Went through a Unity DS interview loop earlier this year for a role on their player engagement analytics team. Here's the breakdown for people searching for this, because there's almost no content.
Overall structure: 4 rounds after the screen. Totally remote.
Round 1: SQL + data manipulation. Live coding on a shared doc (not a specialized platform, just Google Docs or CoderPad). Two SQL questions. First was a window function problem: given a table of player events, find each player's longest consecutive daily login streak. Second was a multi-table join to compute 7-day and 30-day retention cohorts by game genre. Both are medium difficulty but they want clean, readable SQL, not just working SQL. I commented my logic and that was noted positively.

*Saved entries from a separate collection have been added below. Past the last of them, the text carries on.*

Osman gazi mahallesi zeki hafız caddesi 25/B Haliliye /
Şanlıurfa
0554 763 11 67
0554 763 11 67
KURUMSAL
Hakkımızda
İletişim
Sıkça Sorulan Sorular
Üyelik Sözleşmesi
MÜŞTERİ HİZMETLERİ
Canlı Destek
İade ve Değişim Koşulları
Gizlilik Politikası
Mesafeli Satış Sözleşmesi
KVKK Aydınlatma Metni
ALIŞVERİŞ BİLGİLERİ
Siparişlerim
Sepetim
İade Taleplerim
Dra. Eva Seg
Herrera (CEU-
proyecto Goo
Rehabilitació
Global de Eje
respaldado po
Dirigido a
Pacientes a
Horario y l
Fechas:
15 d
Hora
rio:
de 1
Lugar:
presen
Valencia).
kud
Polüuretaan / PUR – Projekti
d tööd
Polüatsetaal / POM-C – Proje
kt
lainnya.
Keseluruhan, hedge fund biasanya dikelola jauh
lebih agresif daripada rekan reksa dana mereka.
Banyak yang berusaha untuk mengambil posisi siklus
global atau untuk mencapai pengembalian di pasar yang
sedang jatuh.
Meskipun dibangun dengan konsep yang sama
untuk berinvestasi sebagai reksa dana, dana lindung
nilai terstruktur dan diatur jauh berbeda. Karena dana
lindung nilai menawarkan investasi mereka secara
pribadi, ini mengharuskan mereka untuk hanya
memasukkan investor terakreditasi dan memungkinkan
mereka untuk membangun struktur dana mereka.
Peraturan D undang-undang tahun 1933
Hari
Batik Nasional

Round 2: Stats and experimental design. This was a hybrid case + conceptual round. First part: they give you a scenario where a game feature was shipped to 10% of users and show you summary stats. You walk through how you'd evaluate statistical significance, what confounders to flag, whether the sample size is sufficient. Second part: they ask you to design an A/B test for a hypothetical in-game economy change (loot box frequency). Power calculations, randomization unit, guardrail metrics. This was the most rigorous round.
Round 3: Product / business case. 'A game on Unity's platform is showing declining D30 retention. Walk me through your analysis approach.' This is less stats, more structured thinking. They want to see you segment, hypothesize, and prioritize before jumping to models.
Round 4: Behavioral. Standard but they asked specifically about communicating analysis to non-technical stakeholders, which suggests that's a real pain point for the team.
Tip: Know the gaming metrics cold. DAU/MAU, D1/D7/D30 retention, ARPU, LTV. If you've only worked in non-gaming industries, spend a day learning the vocabulary. It's not exotic, but walking in cold on it shows.